- [RECORDS PROVIDED]
━━━

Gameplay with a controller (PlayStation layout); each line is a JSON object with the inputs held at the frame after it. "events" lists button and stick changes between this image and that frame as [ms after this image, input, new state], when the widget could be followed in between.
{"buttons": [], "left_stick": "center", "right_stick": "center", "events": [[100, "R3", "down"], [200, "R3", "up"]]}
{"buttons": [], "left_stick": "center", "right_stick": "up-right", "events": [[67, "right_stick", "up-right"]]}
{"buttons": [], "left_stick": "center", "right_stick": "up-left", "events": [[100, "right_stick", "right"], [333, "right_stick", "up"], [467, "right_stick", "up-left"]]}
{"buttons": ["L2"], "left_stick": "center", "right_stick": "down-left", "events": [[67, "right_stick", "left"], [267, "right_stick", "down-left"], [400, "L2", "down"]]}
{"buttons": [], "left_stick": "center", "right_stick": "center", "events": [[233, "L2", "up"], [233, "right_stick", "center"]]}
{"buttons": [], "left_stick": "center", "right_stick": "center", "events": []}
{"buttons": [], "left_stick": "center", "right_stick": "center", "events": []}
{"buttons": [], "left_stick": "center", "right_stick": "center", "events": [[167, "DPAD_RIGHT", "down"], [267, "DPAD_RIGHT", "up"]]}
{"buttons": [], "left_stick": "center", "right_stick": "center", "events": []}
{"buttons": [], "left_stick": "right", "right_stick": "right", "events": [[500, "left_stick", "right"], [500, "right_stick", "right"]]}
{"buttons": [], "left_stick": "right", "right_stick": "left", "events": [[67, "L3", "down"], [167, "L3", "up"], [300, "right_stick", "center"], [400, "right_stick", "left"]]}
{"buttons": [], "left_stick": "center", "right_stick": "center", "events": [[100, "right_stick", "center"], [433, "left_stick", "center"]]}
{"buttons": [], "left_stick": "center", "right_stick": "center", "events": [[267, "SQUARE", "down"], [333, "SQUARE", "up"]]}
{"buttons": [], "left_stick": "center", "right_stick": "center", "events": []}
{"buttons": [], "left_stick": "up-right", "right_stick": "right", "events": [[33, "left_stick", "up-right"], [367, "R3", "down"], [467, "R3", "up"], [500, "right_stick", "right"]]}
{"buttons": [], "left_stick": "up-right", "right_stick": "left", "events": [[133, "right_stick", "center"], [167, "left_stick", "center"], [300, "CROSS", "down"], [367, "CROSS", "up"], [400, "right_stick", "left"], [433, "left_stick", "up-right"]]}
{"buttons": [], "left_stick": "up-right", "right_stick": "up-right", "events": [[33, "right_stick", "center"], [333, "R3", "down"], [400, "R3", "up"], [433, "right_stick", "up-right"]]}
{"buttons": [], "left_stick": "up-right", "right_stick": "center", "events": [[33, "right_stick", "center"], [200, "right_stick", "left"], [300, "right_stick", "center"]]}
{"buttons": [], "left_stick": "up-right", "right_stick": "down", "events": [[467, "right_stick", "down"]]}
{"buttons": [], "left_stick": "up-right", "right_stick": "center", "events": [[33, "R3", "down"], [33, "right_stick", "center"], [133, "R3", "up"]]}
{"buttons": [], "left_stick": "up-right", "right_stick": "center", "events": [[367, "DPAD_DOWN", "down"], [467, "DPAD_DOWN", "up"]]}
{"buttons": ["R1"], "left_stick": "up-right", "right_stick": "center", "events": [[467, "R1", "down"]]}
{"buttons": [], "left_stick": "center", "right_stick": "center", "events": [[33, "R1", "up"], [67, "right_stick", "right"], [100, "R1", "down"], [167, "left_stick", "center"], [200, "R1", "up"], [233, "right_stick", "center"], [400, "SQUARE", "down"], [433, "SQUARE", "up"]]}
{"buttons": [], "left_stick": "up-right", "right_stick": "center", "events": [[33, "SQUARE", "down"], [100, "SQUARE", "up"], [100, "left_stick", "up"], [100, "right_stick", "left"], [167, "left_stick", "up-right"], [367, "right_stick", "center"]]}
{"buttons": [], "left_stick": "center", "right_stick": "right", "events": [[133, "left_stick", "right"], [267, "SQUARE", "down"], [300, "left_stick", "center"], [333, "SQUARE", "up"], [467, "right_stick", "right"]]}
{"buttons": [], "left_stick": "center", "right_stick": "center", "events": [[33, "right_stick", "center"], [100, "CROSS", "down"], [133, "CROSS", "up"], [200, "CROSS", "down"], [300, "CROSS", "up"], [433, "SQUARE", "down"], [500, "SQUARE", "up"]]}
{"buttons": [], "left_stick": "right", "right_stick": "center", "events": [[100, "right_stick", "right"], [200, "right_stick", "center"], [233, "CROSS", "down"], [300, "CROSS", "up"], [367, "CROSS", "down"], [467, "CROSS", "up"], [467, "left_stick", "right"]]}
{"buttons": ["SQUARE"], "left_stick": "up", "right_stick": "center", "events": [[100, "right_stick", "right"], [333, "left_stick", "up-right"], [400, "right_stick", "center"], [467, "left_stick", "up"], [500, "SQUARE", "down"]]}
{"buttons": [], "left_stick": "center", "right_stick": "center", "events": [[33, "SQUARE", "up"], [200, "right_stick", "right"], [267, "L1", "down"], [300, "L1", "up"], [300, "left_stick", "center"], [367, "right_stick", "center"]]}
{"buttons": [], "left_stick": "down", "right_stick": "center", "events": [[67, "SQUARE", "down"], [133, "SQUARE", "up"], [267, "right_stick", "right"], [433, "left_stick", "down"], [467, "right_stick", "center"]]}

━━━

- [WHAT YOU WILL DO] The entries above should be copied out exactly, with none left out.

- [ANSWER BOX]
Gameplay with a controller (PlayStation layout); each line is a JSON object with the inputs held at the frame after it. "events" lists button and stick changes between this image and that frame as [ms after this image, input, new state], when the widget could be followed in between.
{"buttons": [], "left_stick": "center", "right_stick": "center", "events": [[100, "R3", "down"], [200, "R3", "up"]]}
{"buttons": [], "left_stick": "center", "right_stick": "up-right", "events": [[67, "right_stick", "up-right"]]}
{"buttons": [], "left_stick": "center", "right_stick": "up-left", "events": [[100, "right_stick", "right"], [333, "right_stick", "up"], [467, "right_stick", "up-left"]]}
{"buttons": ["L2"], "left_stick": "center", "right_stick": "down-left", "events": [[67, "right_stick", "left"], [267, "right_stick", "down-left"], [400, "L2", "down"]]}
{"buttons": [], "left_stick": "center", "right_stick": "center", "events": [[233, "L2", "up"], [233, "right_stick", "center"]]}
{"buttons": [], "left_stick": "center", "right_stick": "center", "events": []}
{"buttons": [], "left_stick": "center", "right_stick": "center", "events": []}
{"buttons": [], "left_stick": "center", "right_stick": "center", "events": [[167, "DPAD_RIGHT", "down"], [267, "DPAD_RIGHT", "up"]]}
{"buttons": [], "left_stick": "center", "right_stick": "center", "events": []}
{"buttons": [], "left_stick": "right", "right_stick": "right", "events": [[500, "left_stick", "right"], [500, "right_stick", "right"]]}
{"buttons": [], "left_stick": "right", "right_stick": "left", "events": [[67, "L3", "down"], [167, "L3", "up"], [300, "right_stick", "center"], [400, "right_stick", "left"]]}
{"buttons": [], "left_stick": "center", "right_stick": "center", "events": [[100, "right_stick", "center"], [433, "left_stick", "center"]]}
{"buttons": [], "left_stick": "center", "right_stick": "center", "events": [[267, "SQUARE", "down"], [333, "SQUARE", "up"]]}
{"buttons": [], "left_stick": "center", "right_stick": "center", "events": []}
{"buttons": [], "left_stick": "up-right", "right_stick": "right", "events": [[33, "left_stick", "up-right"], [367, "R3", "down"], [467, "R3", "up"], [500, "right_stick", "right"]]}
{"buttons": [], "left_stick": "up-right", "right_stick": "left", "events": [[133, "right_stick", "center"], [167, "left_stick", "center"], [300, "CROSS", "down"], [367, "CROSS", "up"], [400, "right_stick", "left"], [433, "left_stick", "up-right"]]}
{"buttons": [], "left_stick": "up-right", "right_stick": "up-right", "events": [[33, "right_stick", "center"], [333, "R3", "down"], [400, "R3", "up"], [433, "right_stick", "up-right"]]}
{"buttons": [], "left_stick": "up-right", "right_stick": "center", "events": [[33, "right_stick", "center"], [200, "right_stick", "left"], [300, "right_stick", "center"]]}
{"buttons": [], "left_stick": "up-right", "right_stick": "down", "events": [[467, "right_stick", "down"]]}
{"buttons": [], "left_stick": "up-right", "right_stick": "center", "events": [[33, "R3", "down"], [33, "right_stick", "center"], [133, "R3", "up"]]}
{"buttons": [], "left_stick": "up-right", "right_stick": "center", "events": [[367, "DPAD_DOWN", "down"], [467, "DPAD_DOWN", "up"]]}
{"buttons": ["R1"], "left_stick": "up-right", "right_stick": "center", "events": [[467, "R1", "down"]]}
{"buttons": [], "left_stick": "center", "right_stick": "center", "events": [[33, "R1", "up"], [67, "right_stick", "right"], [100, "R1", "down"], [167, "left_stick", "center"], [200, "R1", "up"], [233, "right_stick", "center"], [400, "SQUARE", "down"], [433, "SQUARE", "up"]]}
{"buttons": [], "left_stick": "up-right", "right_stick": "center", "events": [[33, "SQUARE", "down"], [100, "SQUARE", "up"], [100, "left_stick", "up"], [100, "right_stick", "left"], [167, "left_stick", "up-right"], [367, "right_stick", "center"]]}
{"buttons": [], "left_stick": "center", "right_stick": "right", "events": [[133, "left_stick", "right"], [267, "SQUARE", "down"], [300, "left_stick", "center"], [333, "SQUARE", "up"], [467, "right_stick", "right"]]}
{"buttons": [], "left_stick": "center", "right_stick": "center", "events": [[33, "right_stick", "center"], [100, "CROSS", "down"], [133, "CROSS", "up"], [200, "CROSS", "down"], [300, "CROSS", "up"], [433, "SQUARE", "down"], [500, "SQUARE", "up"]]}
{"buttons": [], "left_stick": "right", "right_stick": "center", "events": [[100, "right_stick", "right"], [200, "right_stick", "center"], [233, "CROSS", "down"], [300, "CROSS", "up"], [367, "CROSS", "down"], [467, "CROSS", "up"], [467, "left_stick", "right"]]}
{"buttons": ["SQUARE"], "left_stick": "up", "right_stick": "center", "events": [[100, "right_stick", "right"], [333, "left_stick", "up-right"], [400, "right_stick", "center"], [467, "left_stick", "up"], [500, "SQUARE", "down"]]}
{"buttons": [], "left_stick": "center", "right_stick": "center", "events": [[33, "SQUARE", "up"], [200, "right_stick", "right"], [267, "L1", "down"], [300, "L1", "up"], [300, "left_stick", "center"], [367, "right_stick", "center"]]}
{"buttons": [], "left_stick": "down", "right_stick": "center", "events": [[67, "SQUARE", "down"], [133, "SQUARE", "up"], [267, "right_stick", "right"], [433, "left_stick", "down"], [467, "right_stick", "center"]]}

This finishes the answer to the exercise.